What to work on:
From the line containing "mug: none [461,378,505,441]" down to the line containing "coffee maker: present" in the records below, reproduce every line exactly, ends included, and omit all others.

Dataset entries Start Marker

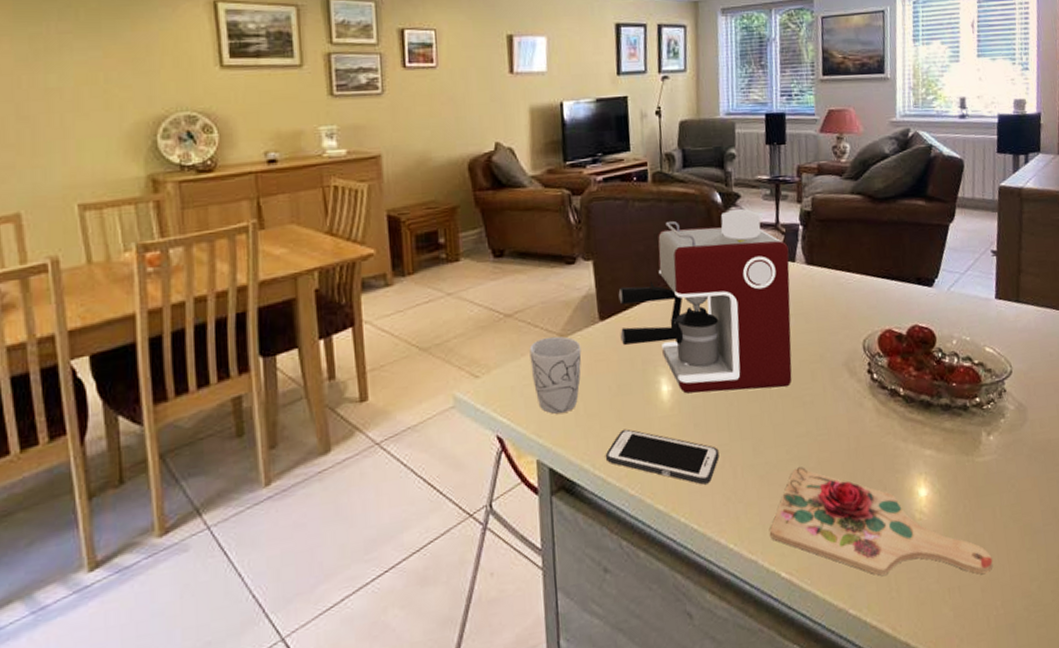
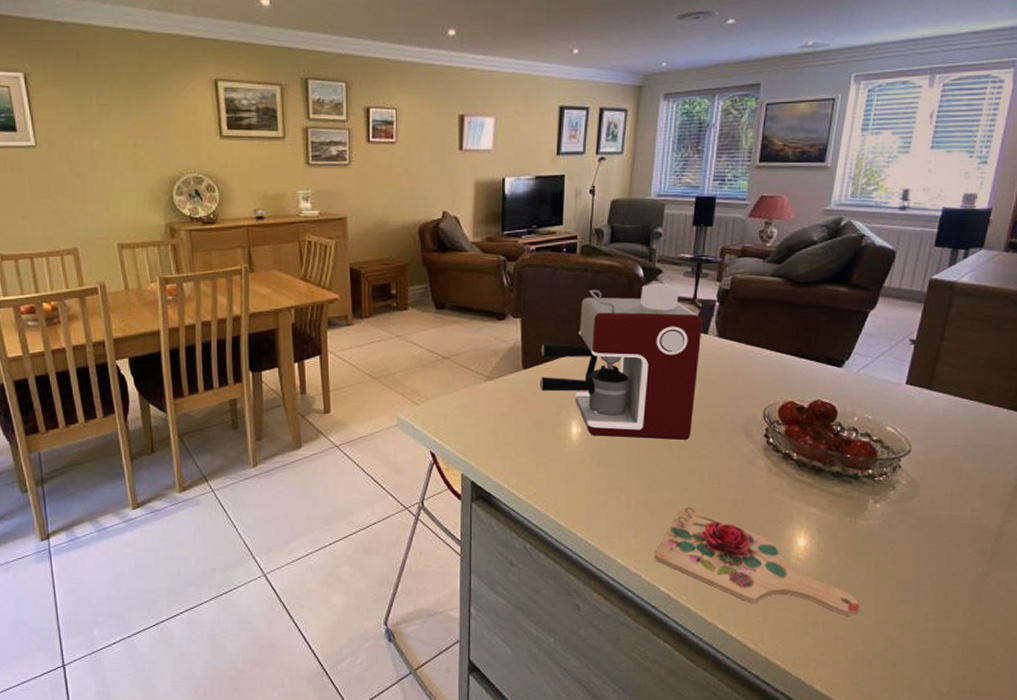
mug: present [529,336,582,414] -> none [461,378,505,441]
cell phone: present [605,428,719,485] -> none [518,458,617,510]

Dataset entries End Marker
Dataset entries Start Marker

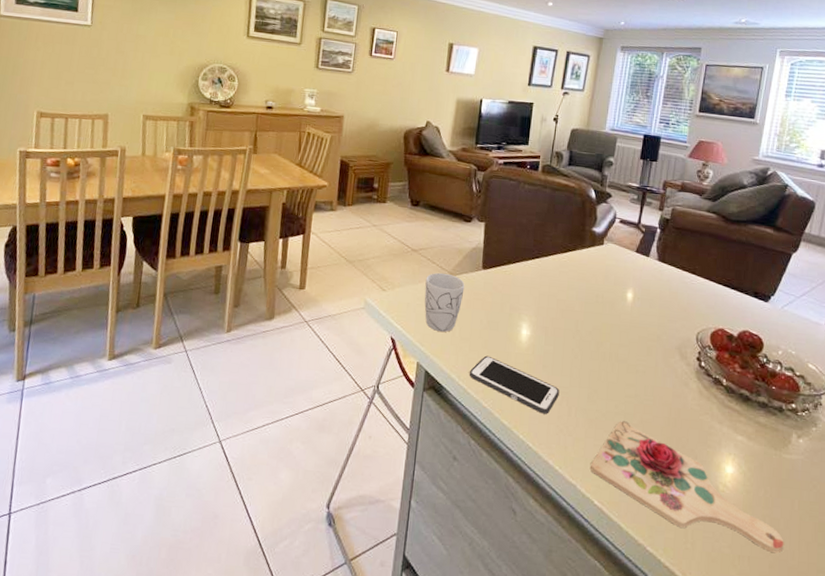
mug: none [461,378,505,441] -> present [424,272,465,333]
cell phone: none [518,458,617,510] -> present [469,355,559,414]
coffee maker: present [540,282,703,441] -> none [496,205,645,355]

Dataset entries End Marker
Dataset entries Start Marker

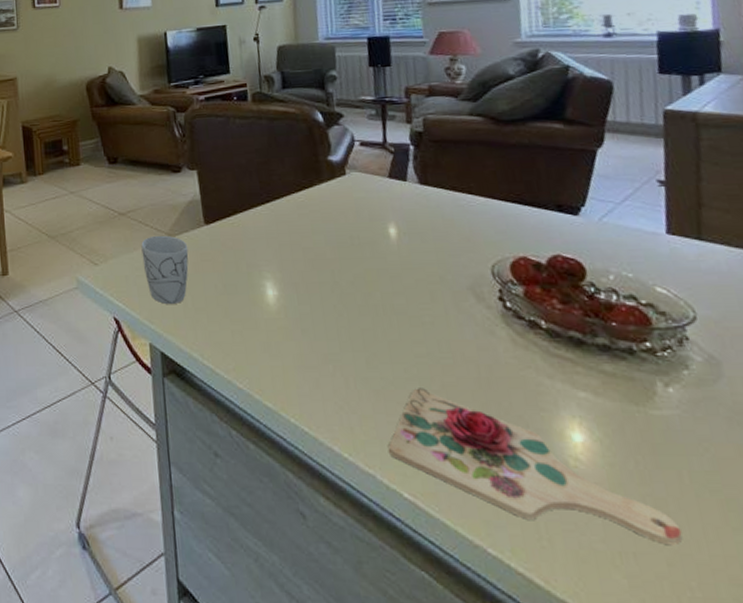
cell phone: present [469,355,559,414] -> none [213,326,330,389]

Dataset entries End Marker

Exercise output:
mug: none [461,378,505,441] -> present [424,272,465,333]
cell phone: none [518,458,617,510] -> present [469,355,559,414]
coffee maker: present [540,282,703,441] -> none [496,205,645,355]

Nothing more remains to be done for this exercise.